The book describes happy childhood events, boys' adventures and the variety of exploits, a rural town is able to offer. Family life was stable, joyful and warm, conducive to a carefree climate for children and the foundation for responsible adulthood, despite difficult times in war and an oppressive political regime. Happy childhood years were interrupted by the Second World War, displacement and Russian occupation, bringing hardship and national trauma.
This autobiography of a young immigrant to America provides a fascinating historical context to events, as it describes small-town life in the years between the two World Wars, when the country enjoyed a respite from foreign domination, and savored the fruits of two decades of peace and prosperity, in the years when historic Hungary was still intact. The Treaty of Trianon, a most treacherous diplomatic pact, tore from the country the majority of her population and divided two thirds of her land between six surrounding nations. Two lost wars, Soviet occupation and the imposed communist dictatorship, robbed people of dignity and much of their property. Sovietization of the country and its culture wiped the smile from faces and forced the population to march to the drummer of the Communist International.
War-time memories include stealing into the vacated Jewish ghetto, after the Nazis' swift departure, as the hordes of the Red Army drew closer; also, the watching of dogfights overhead, the shooting down of a Liberator, followed by the marching through town of the captured American airmen. After the Russian take-over, German soldiers were held in his house, which was a temporary Soviet headquarters, and interrogated in an adjacent room amid screaming and flying obscenities by secret policemen, then executed in the back garden.
Young Miklos and his brothers had a broken-down tank to play in, after it was left in the back yard. Village boys lost life and limb, playing with scattered landmines on surrounding fields.

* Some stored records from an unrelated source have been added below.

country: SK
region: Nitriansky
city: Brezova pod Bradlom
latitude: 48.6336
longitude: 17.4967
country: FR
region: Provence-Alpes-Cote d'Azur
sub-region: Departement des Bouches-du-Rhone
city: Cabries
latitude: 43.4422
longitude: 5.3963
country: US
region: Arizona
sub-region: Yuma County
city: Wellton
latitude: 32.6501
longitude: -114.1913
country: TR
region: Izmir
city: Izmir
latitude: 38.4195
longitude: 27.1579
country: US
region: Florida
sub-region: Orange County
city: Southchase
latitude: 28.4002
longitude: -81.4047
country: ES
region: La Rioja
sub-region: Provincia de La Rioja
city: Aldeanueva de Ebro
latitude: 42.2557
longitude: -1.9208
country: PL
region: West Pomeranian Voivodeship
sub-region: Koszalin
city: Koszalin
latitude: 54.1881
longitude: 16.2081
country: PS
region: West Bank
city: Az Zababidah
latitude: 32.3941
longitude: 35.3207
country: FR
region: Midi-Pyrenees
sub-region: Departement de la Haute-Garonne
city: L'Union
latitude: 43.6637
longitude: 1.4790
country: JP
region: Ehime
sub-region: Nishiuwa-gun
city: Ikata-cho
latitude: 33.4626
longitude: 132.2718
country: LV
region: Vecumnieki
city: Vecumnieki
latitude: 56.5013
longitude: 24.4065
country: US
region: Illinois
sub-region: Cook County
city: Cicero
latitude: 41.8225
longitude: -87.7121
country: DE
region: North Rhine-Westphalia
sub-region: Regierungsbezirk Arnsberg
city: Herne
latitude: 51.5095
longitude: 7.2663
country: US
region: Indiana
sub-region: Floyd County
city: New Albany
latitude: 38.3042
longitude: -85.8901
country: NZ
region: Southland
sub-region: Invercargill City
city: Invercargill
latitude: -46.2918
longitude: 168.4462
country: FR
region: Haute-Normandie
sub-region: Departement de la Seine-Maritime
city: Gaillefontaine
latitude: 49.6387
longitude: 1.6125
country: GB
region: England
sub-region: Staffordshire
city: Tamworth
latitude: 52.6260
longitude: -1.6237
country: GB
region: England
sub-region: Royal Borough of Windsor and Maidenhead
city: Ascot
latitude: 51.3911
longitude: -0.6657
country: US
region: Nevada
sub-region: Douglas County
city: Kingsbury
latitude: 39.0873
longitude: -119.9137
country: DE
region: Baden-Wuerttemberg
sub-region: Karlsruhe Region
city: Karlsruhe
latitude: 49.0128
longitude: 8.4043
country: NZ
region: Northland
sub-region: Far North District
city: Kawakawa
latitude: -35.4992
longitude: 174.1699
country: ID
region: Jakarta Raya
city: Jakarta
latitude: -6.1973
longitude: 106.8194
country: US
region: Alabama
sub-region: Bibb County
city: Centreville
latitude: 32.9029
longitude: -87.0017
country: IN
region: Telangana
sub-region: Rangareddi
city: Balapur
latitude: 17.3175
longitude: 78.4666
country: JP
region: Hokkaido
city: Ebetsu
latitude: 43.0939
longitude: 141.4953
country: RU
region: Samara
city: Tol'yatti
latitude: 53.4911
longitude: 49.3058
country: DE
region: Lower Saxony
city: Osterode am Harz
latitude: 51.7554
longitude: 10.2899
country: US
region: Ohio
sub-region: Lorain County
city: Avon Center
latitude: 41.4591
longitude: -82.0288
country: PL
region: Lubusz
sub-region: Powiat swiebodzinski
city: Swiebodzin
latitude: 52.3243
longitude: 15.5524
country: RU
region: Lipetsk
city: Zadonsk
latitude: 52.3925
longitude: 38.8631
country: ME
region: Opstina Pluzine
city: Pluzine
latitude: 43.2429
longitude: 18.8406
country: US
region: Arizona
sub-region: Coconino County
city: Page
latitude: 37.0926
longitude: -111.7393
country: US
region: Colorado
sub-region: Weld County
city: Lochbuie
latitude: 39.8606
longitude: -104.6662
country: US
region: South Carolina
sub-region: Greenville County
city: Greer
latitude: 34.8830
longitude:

In October 1956, Hungarians rebelled against the dictatorial rule of Soviet and domestic communist despots. After shedding much blood, the revolution succeeded. Then the Red Army returned with a vengeance to again trample on the will of the people. The Iron Curtain was torn open for a while, to allow the flight of 200,000, mostly young Hungarians to the West. Miklos was among those who chose freedom that offered a chance for a new life. He ended up in Milwaukee, where his first goals were to learn the language and earn his degrees.